Some of Navistar’s diesels, meanwhile, make more than the absolute limits of NOx for 2010 models: 0.5 gram per horsepower-hour versus 0.2 gram that most others meet. Navistar engines do so under credits issued by EPA for having previously sold diesels that were cleaner than necessary. So the extra NOx production is legal, at least until the credits run out. Navistar says it has plans to bring down the NOx amounts when it needs to.
Fuel economy standards
Better fuel economy for most 2010 diesels fits in well with the latest standards announced by federal authorities: 10 to 20 percent greater fuel efficiency by 2018. They begin in 2014. Unlike mile-per-gallon standards for cars and light trucks, the standards for medium- and heavy-duty trucks and buses are expressed in gallons per ton-mile—a measure endorsed by nearly everyone in the trucking community. The regulations were announced in August by EPA and the National Highway Traffic Safety Administration.
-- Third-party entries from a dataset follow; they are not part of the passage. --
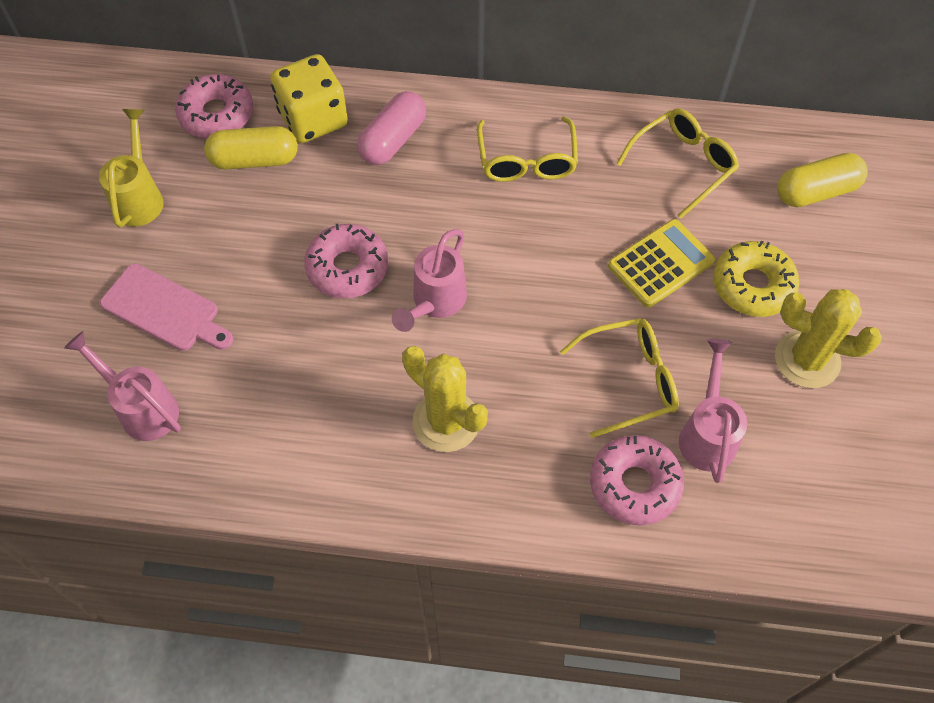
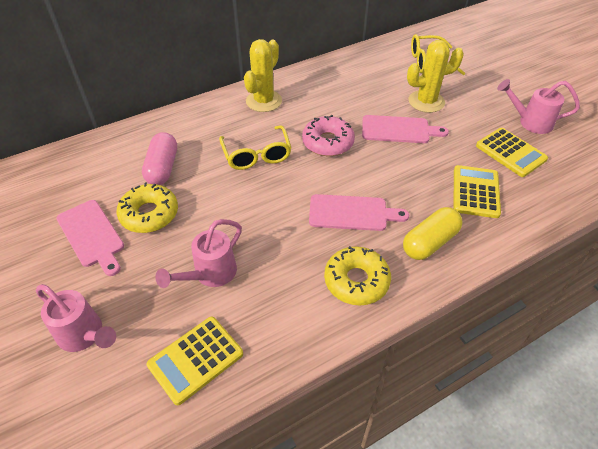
pink cutting board: [100,264,233,351] = 1 -> [57,200,124,276] [309,194,409,231] [362,115,449,143] = 3
pink donut: [175,74,253,139] [304,224,388,299] [590,435,684,526] = 3 -> [302,115,355,156] = 1
yellow calculator: [608,219,715,308] = 1 -> [147,317,243,405] [454,165,501,218] [476,128,548,177] = 3
yellow capsule: [204,126,298,170] [777,153,868,207] = 2 -> [403,207,463,260] = 1
yellow dice: [270,54,348,143] = 1 -> none = 0
yellow donut: [713,240,799,317] = 1 -> [117,182,178,233] [324,246,391,305] = 2
yellow glasses: [477,116,578,182] [560,318,679,438] [616,109,739,219] = 3 -> [219,125,291,170] [411,34,465,75] = 2
yellow watering can: [99,109,164,228] = 1 -> none = 0

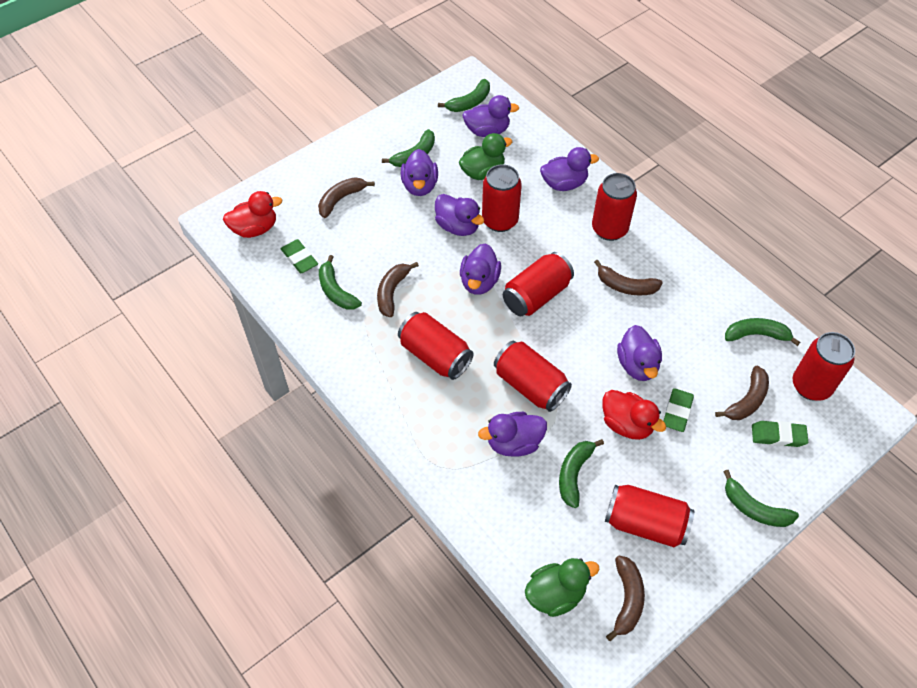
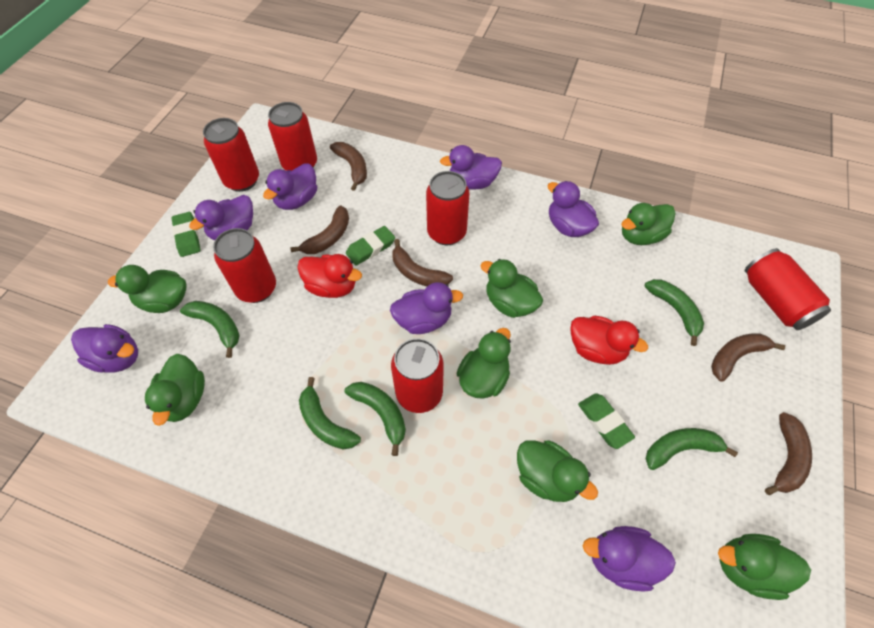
green banana: [319,255,362,310] [382,129,435,167] [438,79,490,112] [559,439,604,508] [723,470,799,527] [725,318,800,346] = 6 -> [180,301,240,358] [299,377,361,449] [345,382,406,456] [645,279,704,346] [646,428,738,470] = 5
green duck: [459,133,512,180] [525,558,600,617] = 2 -> [108,265,187,313] [145,354,205,426] [456,328,511,399] [481,259,543,318] [517,440,598,502] [621,203,675,245] [718,534,811,600] = 7
red can: [398,312,474,380] [482,164,522,232] [494,341,572,412] [503,252,574,316] [592,173,637,241] [605,485,694,547] [793,332,855,401] = 7 -> [203,118,259,192] [213,228,276,303] [268,102,317,171] [391,338,444,413] [426,171,469,245] [745,248,831,330] = 6

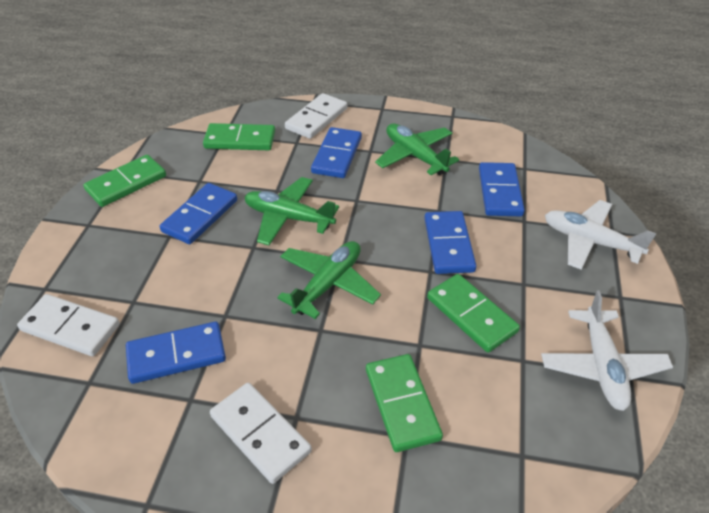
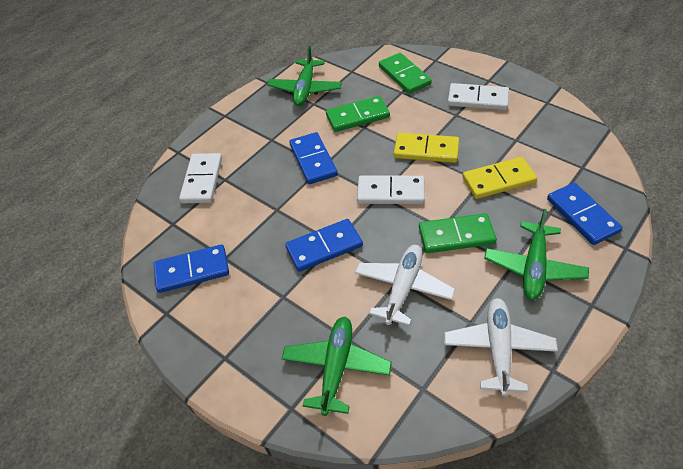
blue domino: [126,322,226,384] [160,183,237,244] [311,127,362,178] [424,211,476,274] [479,162,525,216] = 5 -> [154,245,229,293] [285,219,363,272] [289,132,338,184] [547,183,622,245] = 4
green domino: [83,155,166,207] [203,123,275,150] [366,354,443,452] [427,274,520,353] = 4 -> [326,96,390,132] [379,53,432,94] [419,213,497,253] = 3
yellow domino: none = 0 -> [394,133,459,163] [462,157,537,199] = 2

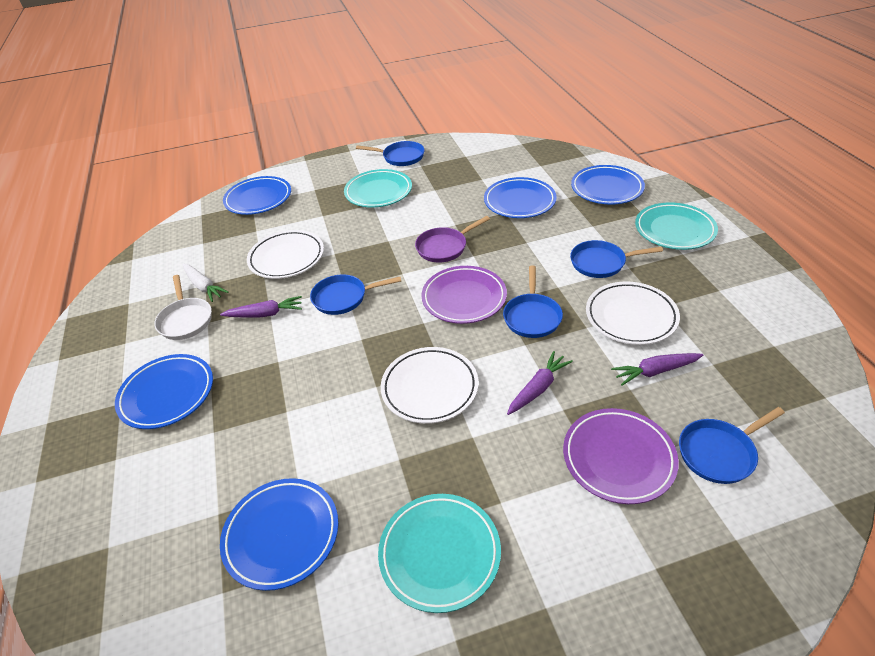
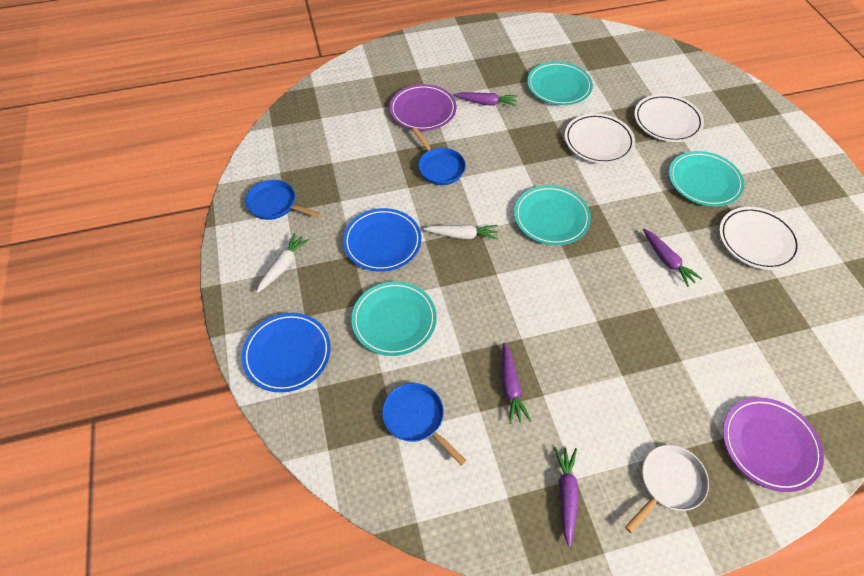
blue pan: [310,274,401,315] [356,141,425,166] [503,265,563,338] [570,240,663,278] [679,407,785,484] = 5 -> [245,180,321,220] [382,383,467,466] [412,128,466,185] = 3
blue plate: [115,354,213,429] [220,478,338,591] [223,176,291,215] [484,177,556,218] [571,165,645,205] = 5 -> [242,313,331,393] [343,208,421,272] = 2
purple carrot: [220,296,302,318] [507,351,573,415] [611,353,703,386] = 3 -> [454,92,517,106] [502,343,531,424] [554,447,579,547] [643,229,702,287] = 4
purple pan: [415,216,490,263] = 1 -> none = 0
turquoise plate: [344,169,412,208] [378,494,501,613] [635,203,718,250] = 3 -> [351,281,437,356] [514,185,591,245] [527,62,593,105] [669,151,744,206] = 4
white carrot: [182,264,229,302] = 1 -> [257,233,309,293] [424,224,498,240] = 2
The complex regulations cover many types of vehicles because they vary in the amount of cargo carried and how they are driven. Construction trucks are in the vocational category, which will meet less stringent, 10 percent economy betterment due to their urban stop-and-go duty cycles. Overall, the economy improvements will save commercial truck and bus operators about $50 billion in fuel costs in the four years they phase in, the Obama Administration asserts.
Also limited, as expected, are carbon dioxide, a greenhouse gas that many scientists claim is causing global warming. CO2 is a function of the amount of fuel burned, so reducing one also cuts the other, say truck and engine makers. The government agencies say 530 million barrels of oil will be saved, while 270 million metric tons of CO2 will not get into the atmosphere.